Als die Bilder singen lernten. Materialien zum 11. Internationalen Filmhistorischen Kongreß, Hamburg, 5. - 8. November 1998.

Friedrich Hollaender

Vom Tonsinn

in: Film und Ton (Wochenbeilage der Licht-Bildbühne), Nr. 50, 13.12.1930.


Friedrich Hollaender hat, was für uns in seinem Schaffen am wesentlichsten ist, zuerst den Tonfilm-Song eigensten Gepräges geschaffen. Das Wesen der Rolle und die Interpretierungsmöglichkeiten von Marlene Dietrich sind von ihm so fundamentiert, daß Star, Figur und Tonfilm »von Kopf bis Fuß auf Liebe eingestellt« Weltruf erobern konnten. - Am Dienstag wird die Abenteurer-Komödie EINBRECHER herauskommen, zu der Friedrich Hollaender die Musik schrieb. Aus diesem Anlaß sei ihm hier das Wort gegeben:

In einer Betrachtung, überschrieben »Zur Wuppermusik«, die sich mit den Anregungen der Lasker-Schüler-Dichtung beschäftigte, prägte der Humperdinckschüler einen Satz, den mancher vor ihm schon erkannt hat, den mancher nach ihm noch bestätigen wird: »Kann ein Mensch sagen, daß er die Form fand? Wir können von Jahrtausend zu Jahrtausend nur suchen, können nie endgültig sein«.

Das liegt zwölf Jahre zurück.

Dazwischen liegen einige tausend Jahre. Nicht nur, weil wir inzwischen den Expressionismus, Dada, Jazzmusik, Millionenmarkscheine und den Hunger kennen gelernt haben.

Das Zeitmaß ist ein anderes geworden.

Das tempo commodo hat sich zum tempo tempestoso gewandelt. Ich will sagen: Wir können es uns nicht mehr leisten, auf die Inspiration zu warten. Wir sind dressiert, die Einfallskraft zu dressieren. Wir haben nicht mehr ihr, sie hat uns zur immerwährenden Verfügung zu stehen.

Vor allem beim Tonfilm.

Die Arbeit am Tonfilm hat mit dem Seemannsleben eines gemeinsam: das Aufeinander-angewiesen-sein.

Zusammenarbeit und Verständigung zwischen Regisseur, Schauspieler, musi-kalischem Leiter und Akustik-Fachmann sind unerläßlich, soll der Tonsinn einer Szene nicht zum Unsinn werden.

Ich glaube, man darf strengere Forderungen an den Tonfilm stellen.

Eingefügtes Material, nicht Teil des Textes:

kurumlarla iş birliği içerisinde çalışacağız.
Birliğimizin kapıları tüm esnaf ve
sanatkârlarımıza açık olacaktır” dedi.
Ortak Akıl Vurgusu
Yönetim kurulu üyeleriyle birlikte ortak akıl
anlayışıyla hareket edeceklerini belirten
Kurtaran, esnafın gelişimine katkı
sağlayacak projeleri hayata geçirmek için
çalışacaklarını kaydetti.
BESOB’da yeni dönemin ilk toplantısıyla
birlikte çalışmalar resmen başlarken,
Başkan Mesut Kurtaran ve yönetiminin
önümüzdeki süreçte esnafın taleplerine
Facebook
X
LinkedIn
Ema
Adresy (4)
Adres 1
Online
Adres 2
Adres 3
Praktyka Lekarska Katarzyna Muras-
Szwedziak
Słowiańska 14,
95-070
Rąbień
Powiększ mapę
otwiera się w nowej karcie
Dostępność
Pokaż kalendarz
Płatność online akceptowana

Das Problem der Tonfilm-Komposition liegt in der Behendigkeit der Auffassungsgabe des Tonkünstlers, in seinem Einfühlungsvermögen und in dem Geschick, Ton und Bild auf einen gemeinsamen Nenner zu bringen.

Es ist erforderlich, daß der musikalische Mitarbeiter ständig den Filmaufnahmen beiwohnt; oft genug geschieht es, daß ein plötzlicher Bildgedanke des Regisseurs einer ebenso plötzlichen Ton-Idee bedarf. Die Tempo-Kollektiv-Arbeit ist im Gange: Andeutungen auf dem Piano, Verständigung mit dem Spielleiter, Feststellung, daß Bild und Ton harmonieren, Niederschrift der Instrumentation, Orchester-Probe, Ton-Aufnahme - all das in weniger als Halbtagsfrist.

Parenthetisch sei bemerkt, daß selbstverständlich sich die Arbeit des Tonfilm-Komponisten nicht etwa auf die »Blitzlichtarbeit« beschränkt. Viele Melodien entstehen nach dem Studium des Drehbuches in gründlicher Vorbereitung daheim zur Seite des wärmenden Ofens.